[Source records]

-----

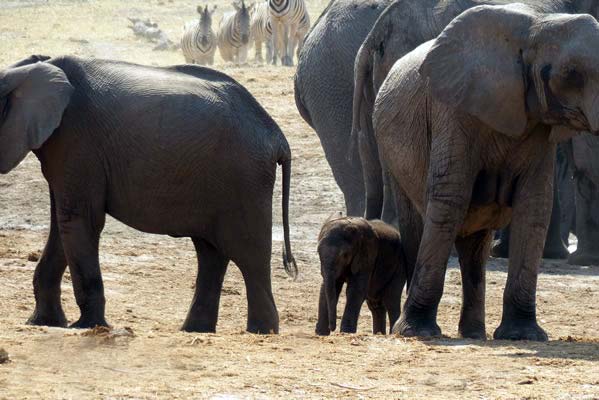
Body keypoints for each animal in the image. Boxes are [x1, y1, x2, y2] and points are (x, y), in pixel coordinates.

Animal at [1, 54, 296, 334]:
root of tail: (278, 137)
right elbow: (62, 224)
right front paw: (42, 323)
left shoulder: (77, 139)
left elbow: (78, 220)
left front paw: (86, 327)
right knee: (210, 253)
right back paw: (194, 329)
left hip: (246, 178)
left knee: (249, 255)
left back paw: (261, 331)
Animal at [372, 3, 599, 340]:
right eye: (571, 74)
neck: (538, 26)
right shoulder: (453, 110)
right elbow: (449, 198)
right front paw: (416, 332)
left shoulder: (539, 126)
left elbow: (535, 206)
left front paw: (522, 335)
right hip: (392, 152)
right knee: (416, 224)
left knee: (475, 248)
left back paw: (474, 334)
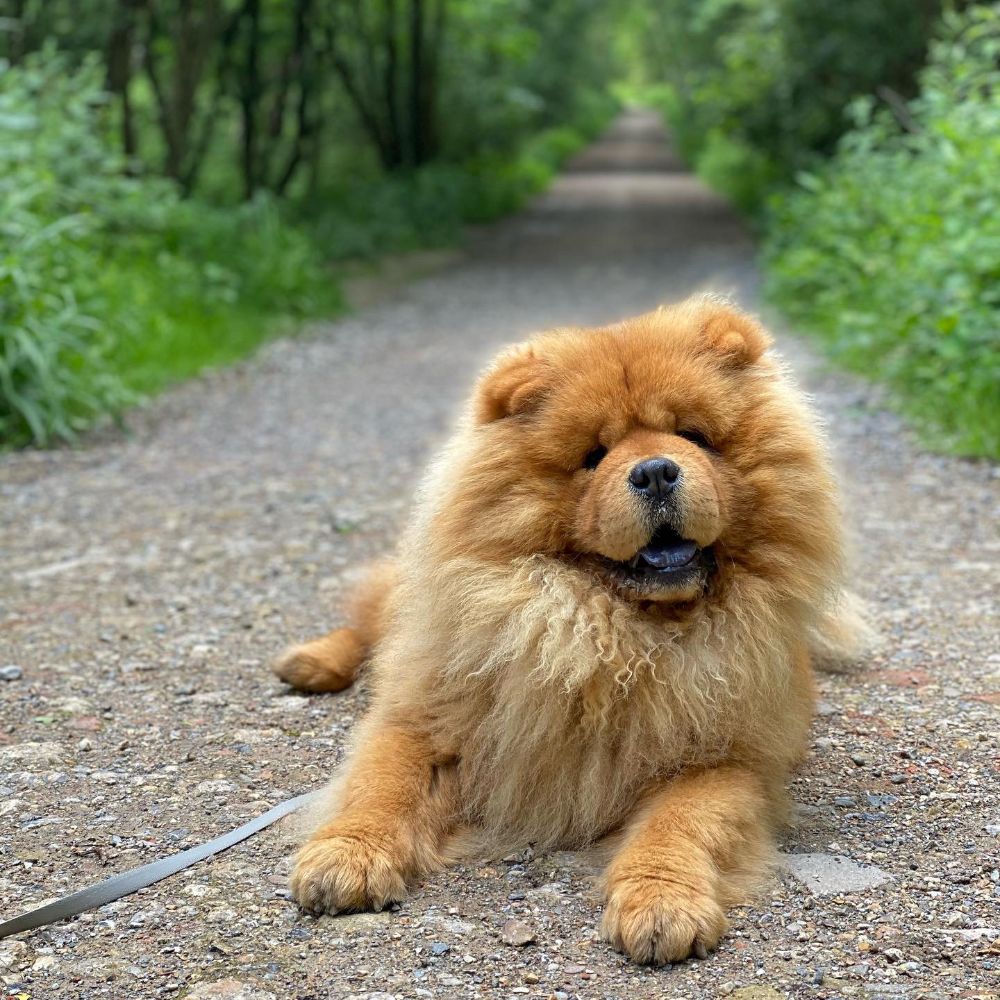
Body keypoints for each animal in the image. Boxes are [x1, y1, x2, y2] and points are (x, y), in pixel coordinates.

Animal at [272, 292, 860, 964]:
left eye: (693, 437)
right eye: (593, 457)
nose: (656, 471)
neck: (611, 640)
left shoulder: (728, 759)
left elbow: (682, 823)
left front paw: (661, 904)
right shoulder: (424, 716)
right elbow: (381, 784)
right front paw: (345, 858)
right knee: (365, 625)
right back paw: (309, 663)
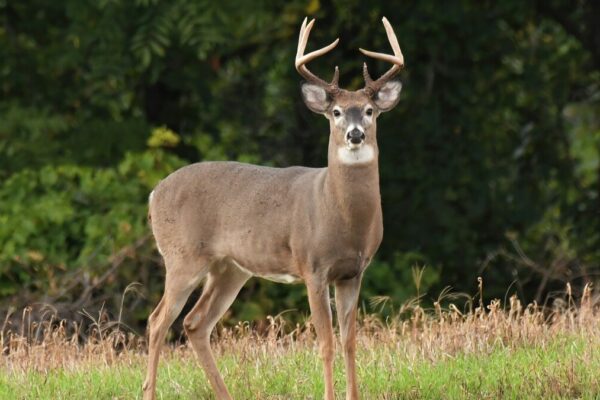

-----

| What is required |
Leave out the pictures and restate, word for word, the lines from the top of the data through the line containing "nose: (656, 471)", both included.

| Task answer |
Body keypoints for each animal in the image. Boxes are [x1, y1, x2, y2] and points are (x, y), in pixel coordinates.

Animal at [1, 54, 296, 334]:
root of tail: (278, 137)
right elbow: (62, 224)
right front paw: (42, 323)
left shoulder: (77, 139)
left elbow: (78, 220)
left front paw: (86, 327)
right knee: (210, 253)
right back paw: (194, 329)
left hip: (246, 178)
left knee: (249, 255)
left back paw: (261, 331)
Animal at [372, 3, 599, 340]:
right eye: (571, 74)
neck: (538, 26)
right shoulder: (453, 110)
right elbow: (449, 198)
right front paw: (416, 332)
left shoulder: (539, 126)
left elbow: (535, 206)
left front paw: (522, 335)
right hip: (392, 152)
right knee: (416, 224)
left knee: (475, 248)
left back paw: (474, 334)
Body keypoints for each animal in the image. Boxes are [x1, y1, x2, y2] and points are (x, y), in pixel coordinates.

Animal at [272, 292, 860, 964]:
left eye: (693, 437)
right eye: (593, 457)
nose: (656, 471)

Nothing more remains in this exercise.